GIVEN DATA ::
************

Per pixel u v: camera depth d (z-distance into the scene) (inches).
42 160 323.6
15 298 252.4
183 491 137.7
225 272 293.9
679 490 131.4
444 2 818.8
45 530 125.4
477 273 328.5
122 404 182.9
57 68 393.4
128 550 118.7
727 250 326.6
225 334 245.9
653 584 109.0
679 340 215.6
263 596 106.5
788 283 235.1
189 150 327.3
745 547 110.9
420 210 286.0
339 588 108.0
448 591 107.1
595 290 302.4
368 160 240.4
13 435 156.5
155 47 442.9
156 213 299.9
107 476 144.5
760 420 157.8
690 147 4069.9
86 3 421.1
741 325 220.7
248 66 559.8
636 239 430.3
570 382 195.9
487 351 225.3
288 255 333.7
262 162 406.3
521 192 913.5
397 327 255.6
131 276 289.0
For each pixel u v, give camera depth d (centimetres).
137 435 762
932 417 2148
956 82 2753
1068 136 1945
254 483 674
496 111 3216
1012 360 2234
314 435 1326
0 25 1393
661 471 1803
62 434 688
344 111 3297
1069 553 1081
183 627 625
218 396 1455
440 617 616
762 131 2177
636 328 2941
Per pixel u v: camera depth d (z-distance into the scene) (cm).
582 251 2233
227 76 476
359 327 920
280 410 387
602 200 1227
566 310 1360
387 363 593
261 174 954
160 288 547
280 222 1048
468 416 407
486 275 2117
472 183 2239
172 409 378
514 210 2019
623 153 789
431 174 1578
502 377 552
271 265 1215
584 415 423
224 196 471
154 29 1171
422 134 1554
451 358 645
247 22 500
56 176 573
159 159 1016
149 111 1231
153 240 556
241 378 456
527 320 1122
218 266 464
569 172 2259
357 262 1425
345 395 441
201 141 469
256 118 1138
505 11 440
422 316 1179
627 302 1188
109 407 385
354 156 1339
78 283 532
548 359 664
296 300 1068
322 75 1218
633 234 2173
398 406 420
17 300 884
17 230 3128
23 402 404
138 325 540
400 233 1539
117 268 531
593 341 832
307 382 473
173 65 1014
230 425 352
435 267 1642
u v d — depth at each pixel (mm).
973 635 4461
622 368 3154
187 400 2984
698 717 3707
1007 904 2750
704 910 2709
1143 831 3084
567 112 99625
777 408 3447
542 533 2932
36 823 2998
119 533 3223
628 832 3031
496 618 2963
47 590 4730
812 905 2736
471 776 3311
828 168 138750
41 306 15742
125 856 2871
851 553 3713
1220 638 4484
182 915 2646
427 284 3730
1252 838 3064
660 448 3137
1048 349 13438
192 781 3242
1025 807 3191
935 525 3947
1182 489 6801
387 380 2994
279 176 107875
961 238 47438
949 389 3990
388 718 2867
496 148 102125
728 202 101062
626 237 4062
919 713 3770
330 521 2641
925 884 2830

************

INSTRUCTIONS FOR THE TASK :: Of all the entries above, repeat only the lines from the line that has "387 363 593" to the line that has "548 359 664", both lines included, exactly.

SOLUTION TO THE EXERCISE ::
387 363 593
261 174 954
160 288 547
280 222 1048
468 416 407
486 275 2117
472 183 2239
172 409 378
514 210 2019
623 153 789
431 174 1578
502 377 552
271 265 1215
584 415 423
224 196 471
154 29 1171
422 134 1554
451 358 645
247 22 500
56 176 573
159 159 1016
149 111 1231
153 240 556
241 378 456
527 320 1122
218 266 464
569 172 2259
357 262 1425
345 395 441
201 141 469
256 118 1138
505 11 440
422 316 1179
627 302 1188
109 407 385
354 156 1339
78 283 532
548 359 664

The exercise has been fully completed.